One of the three famous dishes in Zaozhuang City, including spicy chicken, vegetable pancakes, and lamb soup, is made by boiling lamb bones and adding fresh lamb and lamb offal into a soup pot. After boiling, the lamb soup is poured in and sprinkled with scallions to make the "No.1 Soup in Shandong" - Zaozhuang Lamb Soup.

=== Dialect ===
Zaozhuang dialect belongs to the Northern language family, and a more detailed classification belongs to the Xilu community in the Central Plains Mandarin region. Zaozhuang dialect is not unique in the vast northern dialect area, with similarities and differences.

Zaozhuang dialect can be roughly divided into two schools: new and old. These two dialects are basically consistent in grammar, with slight differences in vocabulary but significant differences in pronunciation.

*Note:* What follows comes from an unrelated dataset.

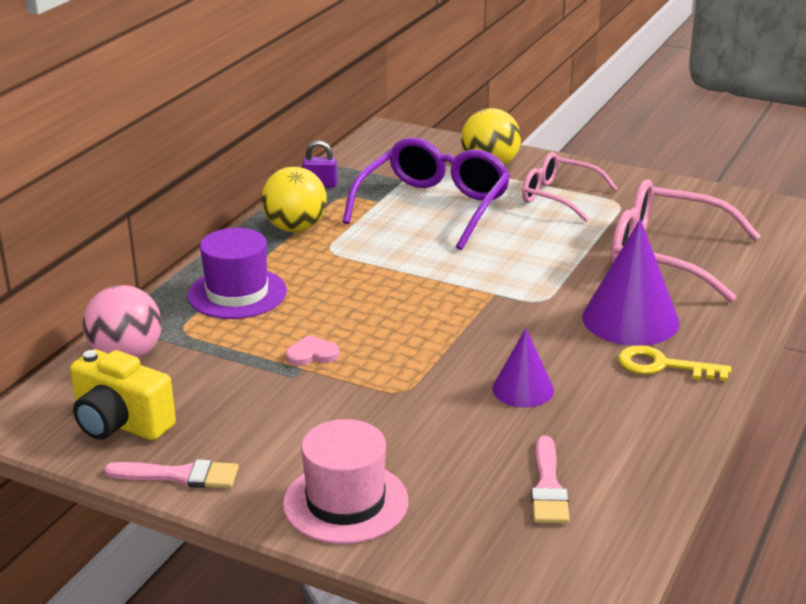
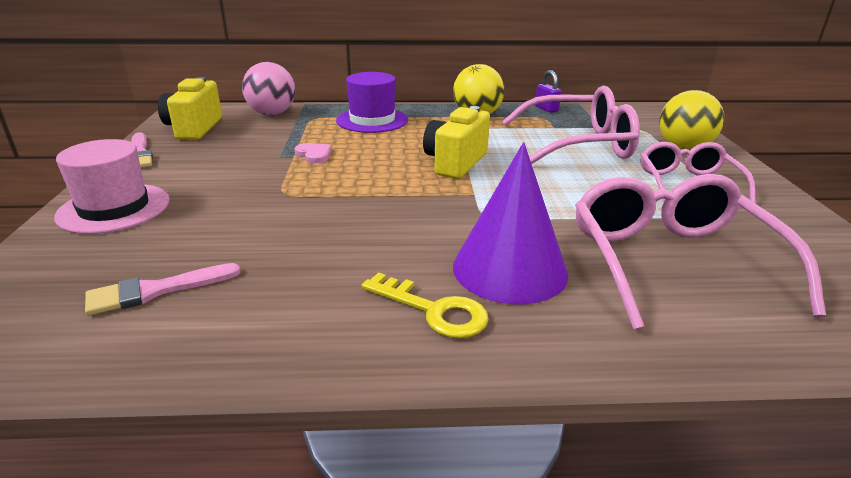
camera: 60 degrees right, 0 degrees up
(415, 281) = (455, 163): none -> yellow camera
(433, 207) = (577, 144): purple glasses -> pink glasses
(523, 389) = (323, 241): purple cone -> none
(663, 366) = (434, 310): yellow key -> yellow key turned 135 degrees clockwise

The new dialect is formed by the influence of Mandarin pronunciation on the old Zaozhuang dialect.

==Education==
- Zaozhuang University is a public full-time undergraduate university in Shandong Province. The school currently has two campuses, Shizhong and Xuecheng. The Shizhong campus covers an area of 1,027 acres.

==Notable people==
- Lu Ban (c. 507–444 BC), Chinese carpenter, engineer, revered as the Chinese god of builders and contractors.
- Micius (ca. 480 BC – 390 BC), Warring States era philosopher and thinker
- Lord Mengchang (died 279 BC), one of the famed Four Lords of the Warring States period.
- Xi Zhong, China's fabled first wheelmaker, featured in Wumen Huikai's The Gateless Barrier (8th verse), whose wheel is earlier alluded to in the Tao Te Ching (11th verse) and other works. The Xi Zhong Culture Park is in Zaozhuang.